## [ВЫБРАННЫЙ ТЕКСТ]
Человек без половины черепа

Виталий Лазарянц
     Мастеровые часто спорят не словами, а делами. А люди искусства – своими произведениями.
     Разговорились как-то (и уже в сотый раз) Родион Гудзенко со  Славой Ивановым о разных в;деньях одного и того же. Родион настаивал, что глаз не объектив фотоаппарата, и не должен диктовать пошлую линейную перспективу. Дело в том, что оба они были профессиональными художниками. А Иванов настаивал, что у природы свои тайны, секреты, скрытые мудрости, которые незачем усложнять ещё и разгадкой «а что здесь изображено?». Художник должен постараться преподнести на раскрытой ладони то, что поразило его. И для этого должен быть выбран самый доступный для человеческого восприятия метод линейной перспективы. «А как же обратная перспектива в иконописи, которая выворачивает всё и заставляет тебя снаружи заглянуть в свою душу?»- парировал Родя. «А ты прочти мне ещё лекцию о символике, кабалистике, магии!» - горячился Слава. – «Я тебе о способе изображать, а ты мне про Ерёму».

## [ИЗВЛЕЧЁННЫЕ ЗАПИСИ]

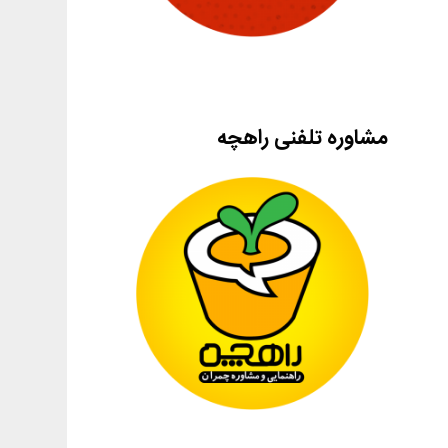
مشاوره تلفنی راهچه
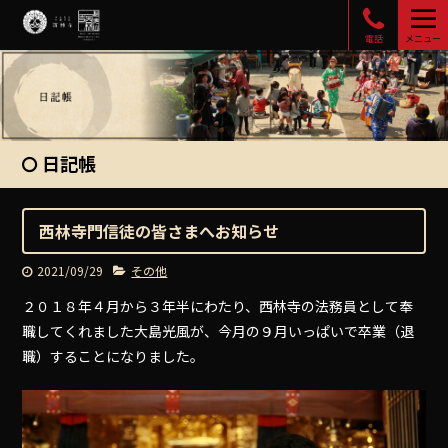
電話
メニュー
日記帳
西林寺門信徒の皆さまへお知らせ
2021/09/29
その他
２０１８年４月から３年半にわたり、西林寺の法務員として奉
職してくれました大島光風が、今月の９月いっぱいで卒業（退
職）することになりました。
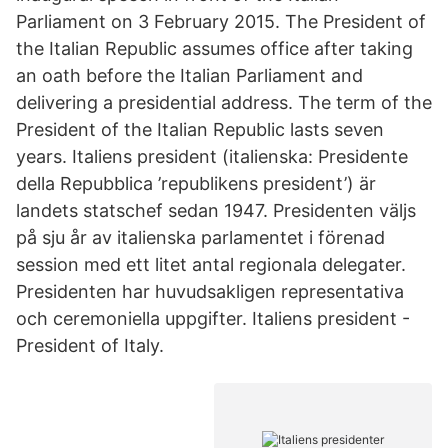
Parliament on 3 February 2015. The President of
the Italian Republic assumes office after taking
an oath before the Italian Parliament and
delivering a presidential address. The term of the
President of the Italian Republic lasts seven
years. Italiens president (italienska: Presidente
della Repubblica ’republikens president’) är
landets statschef sedan 1947. Presidenten väljs
på sju år av italienska parlamentet i förenad
session med ett litet antal regionala delegater.
Presidenten har huvudsakligen representativa
och ceremoniella uppgifter. Italiens president -
President of Italy.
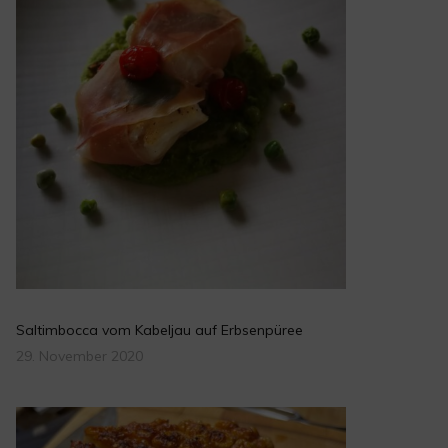
Saltimbocca vom Kabeljau auf Erbsenpüree
29. November 2020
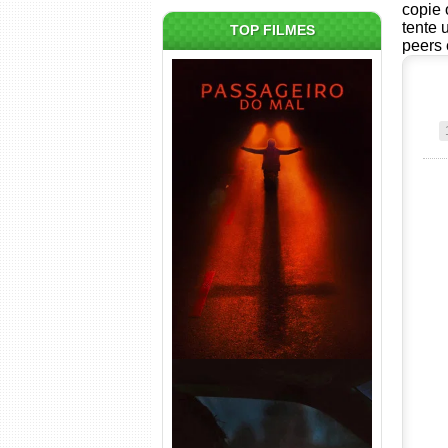
copie 
tente 
TOP FILMES
peers 
Passageiro do Mal Torrent
(2026) WEB-DL 1080p Dual
Áudio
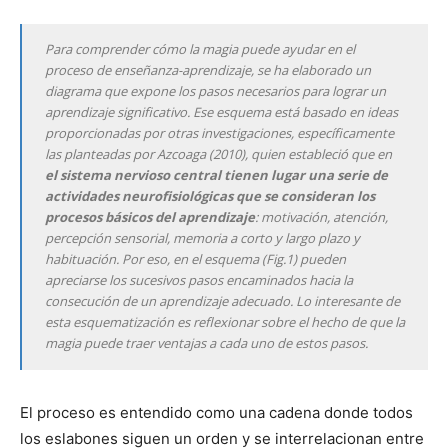
Para comprender cómo la magia puede ayudar en el
proceso de enseñanza-aprendizaje, se ha elaborado un
diagrama que expone los pasos necesarios para lograr un
aprendizaje significativo. Ese esquema está basado en ideas
proporcionadas por otras investigaciones, específicamente
las planteadas por Azcoaga (2010), quien estableció que en
el sistema nervioso central tienen lugar una serie de
actividades neurofisiológicas que se consideran los
procesos básicos del aprendizaje
: motivación, atención,
percepción sensorial, memoria a corto y largo plazo y
habituación. Por eso, en el esquema (Fig.1) pueden
apreciarse los sucesivos pasos encaminados hacia la
consecución de un aprendizaje adecuado. Lo interesante de
esta esquematización es reflexionar sobre el hecho de que la
magia puede traer ventajas a cada uno de estos pasos.
El proceso es entendido como una cadena donde todos
los eslabones siguen un orden y se interrelacionan entre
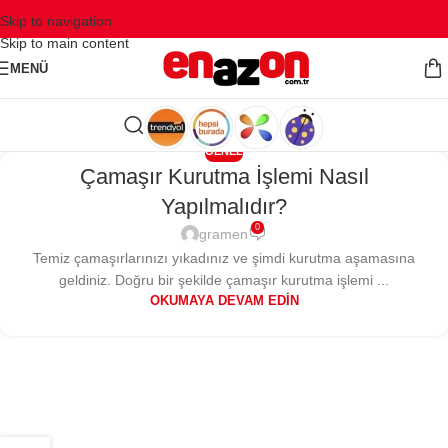
Skip to navigation
Skip to main content
MENÜ
GENEL
Çamaşır Kurutma İşlemi Nasıl
Yapılmalıdır?
0
gramen
Temiz çamaşırlarınızı yıkadınız ve şimdi kurutma aşamasına
geldiniz. Doğru bir şekilde çamaşır kurutma işlemi ...
OKUMAYA DEVAM EDIN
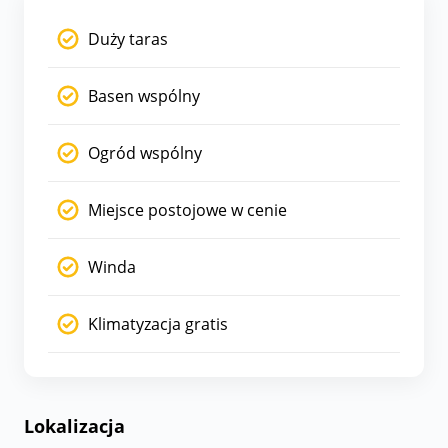
Duży taras
Basen wspólny
Ogród wspólny
Miejsce postojowe w cenie
Winda
Klimatyzacja gratis
Lokalizacja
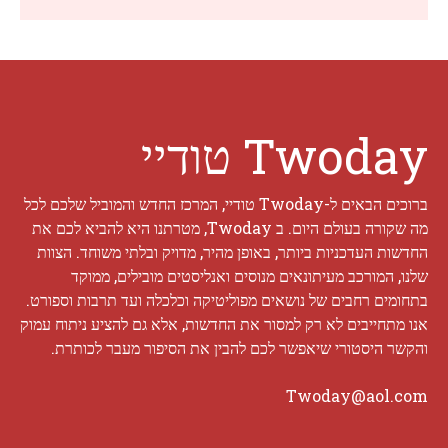
Twoday טודיי
ברוכים הבאים ל-Twoday טודיי, המרכז החדש והמוביל שלכם לכל
מה שקורה בעולם היום. ב Twoday, מטרתנו היא להביא לכם את
החדשות העדכניות ביותר, באופן מהיר, מדויק ובלתי משוחד. הצוות
שלנו, המורכב מעיתונאים מנוסים ואנליסטים מובילים, ממוקד
בתחומים רחבים של נושאים מפוליטיקה וכלכלה ועד תרבות וספורט.
אנו מתחייבים לא רק למסור את החדשות, אלא גם להציע ניתוח עמוק
והקשר היסטורי שיאפשר לכם להבין את הסיפור מעבר לכותרת.
Twoday@aol.com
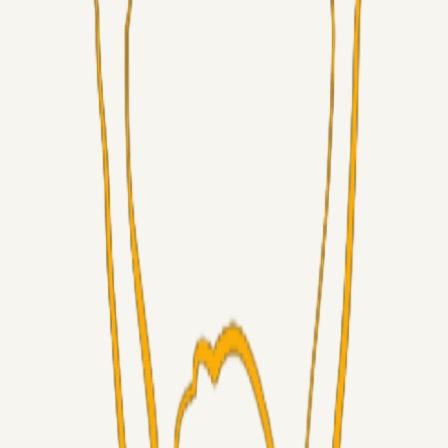
Superliga-truppen
GulBlaaPuls
05. aug. 2026
Kommer Jobbe hjem?
Masterclass
Sinbad
05. aug. 2026
Brøndby-TV og u-19
Alt det andet
LJS
04. aug. 2026
5. Forudsigelser op til Horsens kampen.
Fans
RasmusStephansen
04. aug. 2026
Nørgaards Lever Hug, Skaktræk Mod En Utålmodig
Ejerkreds
Fans
RasmusStephansen
04. aug. 2026
Har GFH løsnet grebet...?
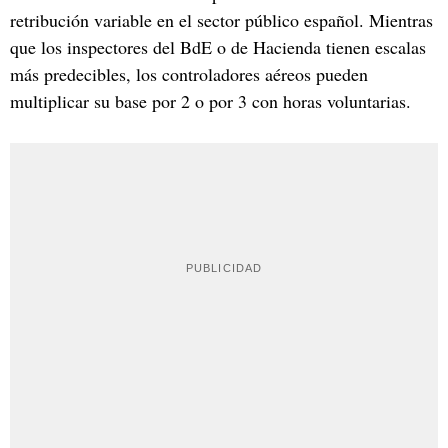
retribución variable en el sector público español. Mientras
que los inspectores del BdE o de Hacienda tienen escalas
más predecibles, los controladores aéreos pueden
multiplicar su base por 2 o por 3 con horas voluntarias.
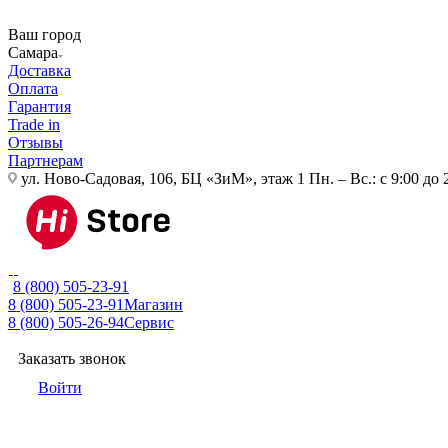
Ваш город
Самара
Доставка
Оплата
Гарантия
Trade in
Отзывы
Партнерам
ул. Ново-Садовая, 106, БЦ «ЗиМ», этаж 1
Пн. – Вс.: с 9:00 до 
8 (800) 505-23-91
8 (800) 505-23-91
Магазин
8 (800) 505-26-94
Сервис
Заказать звонок
Войти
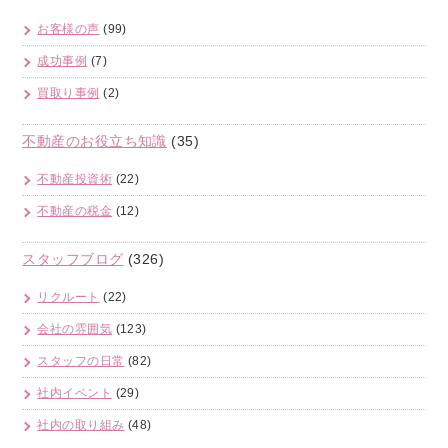
お客様の声
(99)
成功事例
(7)
買取り事例
(2)
不動産のお役立ち知識
(35)
不動産投資術
(22)
不動産の税金
(12)
スタッフブログ
(326)
リクルート
(22)
会社の雰囲気
(123)
スタッフの日常
(82)
社内イベント
(29)
社内の取り組み
(48)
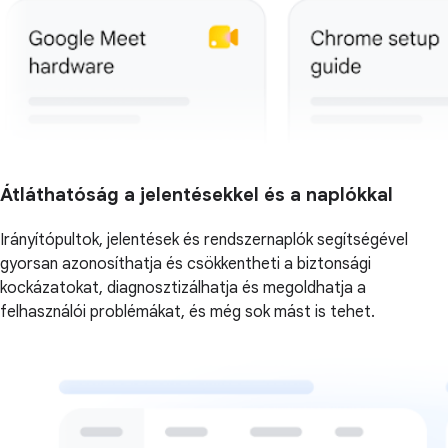
Átláthatóság a jelentésekkel és a naplókkal
Irányítópultok, jelentések és rendszernaplók segítségével
gyorsan azonosíthatja és csökkentheti a biztonsági
kockázatokat, diagnosztizálhatja és megoldhatja a
felhasználói problémákat, és még sok mást is tehet.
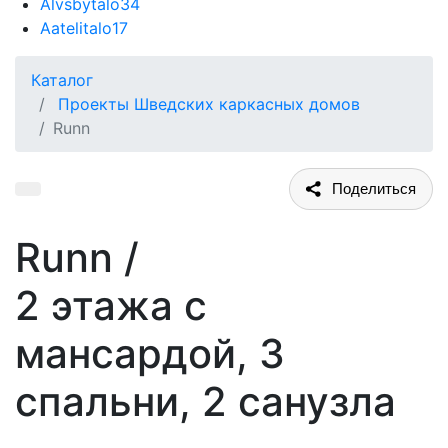
Alvsbytalo
34
Aatelitalo
17
Каталог
Проекты Шведских каркасных домов
Runn
Поделиться
Runn
/
2 этажа с
мансардой, 3
спальни, 2 санузла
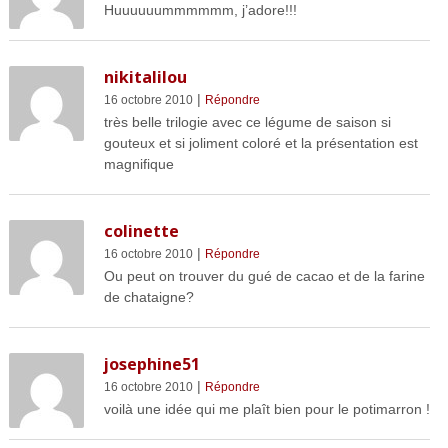
Huuuuuummmmmm, j’adore!!!
nikitalilou
|
16 octobre 2010
Répondre
très belle trilogie avec ce légume de saison si
gouteux et si joliment coloré et la présentation est
magnifique
colinette
|
16 octobre 2010
Répondre
Ou peut on trouver du gué de cacao et de la farine
de chataigne?
josephine51
|
16 octobre 2010
Répondre
voilà une idée qui me plaît bien pour le potimarron !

## [ЗАДАНИЕ]
Продублируйте целиком и без единого изменения приведенный выше текст о споре двух художников о перспективе.

## [ОТВЕТ НА ЗАДАНИЕ]
Человек без половины черепа

Виталий Лазарянц
     Мастеровые часто спорят не словами, а делами. А люди искусства – своими произведениями.
     Разговорились как-то (и уже в сотый раз) Родион Гудзенко со  Славой Ивановым о разных в;деньях одного и того же. Родион настаивал, что глаз не объектив фотоаппарата, и не должен диктовать пошлую линейную перспективу. Дело в том, что оба они были профессиональными художниками. А Иванов настаивал, что у природы свои тайны, секреты, скрытые мудрости, которые незачем усложнять ещё и разгадкой «а что здесь изображено?». Художник должен постараться преподнести на раскрытой ладони то, что поразило его. И для этого должен быть выбран самый доступный для человеческого восприятия метод линейной перспективы. «А как же обратная перспектива в иконописи, которая выворачивает всё и заставляет тебя снаружи заглянуть в свою душу?»- парировал Родя. «А ты прочти мне ещё лекцию о символике, кабалистике, магии!» - горячился Слава. – «Я тебе о способе изображать, а ты мне про Ерёму».